If you shine a laser beam onto a diffuse or rough surface like paper, you will see many blinking dots, which is called laser speckle. For ordinary people, these blinking dot pattern looks random and meaningless. But it is not for Wiwi Samsul, an undergraduate student of Electrical Engineering UPH. During his final project research work in UPH in 2010, he chose a topic on laser surface authentication (LSA), i.e. using laser beam to authenticate the originality of a paper. The work was supervised by Dr. Henri P. Uranus from Electrical Engineering UPH and Dr. Danang Birowosuto Parangtopo from LIPI (Indonesian Institute of Sciences). LSA is a technique proposed by Prof. Cowburn from Imperial College, UK years ago. The idea is that the surface of the paper consists of microstructure of fibers. By shining laser light onto the surface, there will be multiple reflections from the surface that create interference pattern which we see as speckles. Since the microscopic surface of each piece of paper is unique, the speckle pattern is unique and hence can be considered as a natural finger print of the piece of paper and can be used to identify an important document from counterfeit.
Instead of using dynamic set-up with moving laser and moving sensor, Wiwi used a simple approach employing static laser and static matrix of sensors. A HeNe laser (courtesy of the Physics Lab of Electrical Engineering UPH) and a cheap microscope equipped with CCD were employed in the set-up along with mirror and image capture box. The result was already presented in The International Conference on Advances in Computing, Control, and Telecommunication Technologies 2010 and awarded the UPH’s Student Scientific Paper of the Year award for 2011.

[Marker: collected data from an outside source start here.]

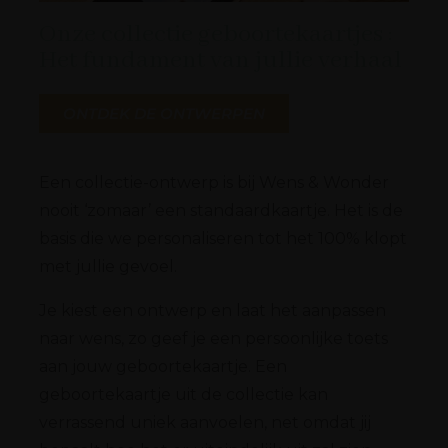
Onze collectie geboortekaartjes :
Het fundament van jullie verhaal
ONTDEK DE ONTWERPEN
Een collectie-ontwerp is bij Wens & Wonder
nooit ‘zomaar’ een standaardkaartje. Het is de
basis die we personaliseren tot het 100% klopt
met jullie gevoel.
Je kiest een ontwerp en laat het aanpassen
naar wens, zo geef je een persoonlijke toets
aan jouw geboortekaartje. Een
geboortekaartje uit de collectie kan
verrassend uniek aanvoelen, net omdat jij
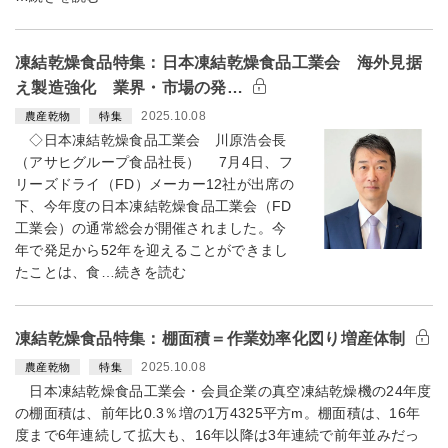
凍結乾燥食品特集：日本凍結乾燥食品工業会 海外見据
え製造強化 業界・市場の発…
2025.10.08
農産乾物
特集
◇日本凍結乾燥食品工業会 川原浩会長
（アサヒグループ食品社長） 7月4日、フ
リーズドライ（FD）メーカー12社が出席の
下、今年度の日本凍結乾燥食品工業会（FD
工業会）の通常総会が開催されました。今
年で発足から52年を迎えることができまし
たことは、食…続きを読む
凍結乾燥食品特集：棚面積＝作業効率化図り増産体制
2025.10.08
農産乾物
特集
日本凍結乾燥食品工業会・会員企業の真空凍結乾燥機の24年度
の棚面積は、前年比0.3％増の1万4325平方m。棚面積は、16年
度まで6年連続して拡大も、16年以降は3年連続で前年並みだっ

Later on, Wiwi Samsul extended the work to see how well such simple and cheap set-up can withstand the spatial and angular misalignment. In this work, Wiwi intentionally induced spatial and angular disturbances and check how well the system still can authenticate the paper. The results show that regardless of its cheap and simple set-up, the system still can tolerate spatial shift of 0.154 mm and angular shift of 3.59 degree. This work was then published in a SCOPUS indexed journal of Springer, the Journal of Optics, Vol. 44, Issue 3, 2015 (http://dx.doi.org/10.1007/s12596-015-0250-0). “Undergraduate student’s work published in international journal is exceptional”, said Dr. Henri Uranus, the supervisor.
After graduation, Wiwi pursued his Master degree and Ph.D. in Electrical and Computer Engineering from Duke University. He is currently researching on microwave energy harvesting for his Ph.D. work.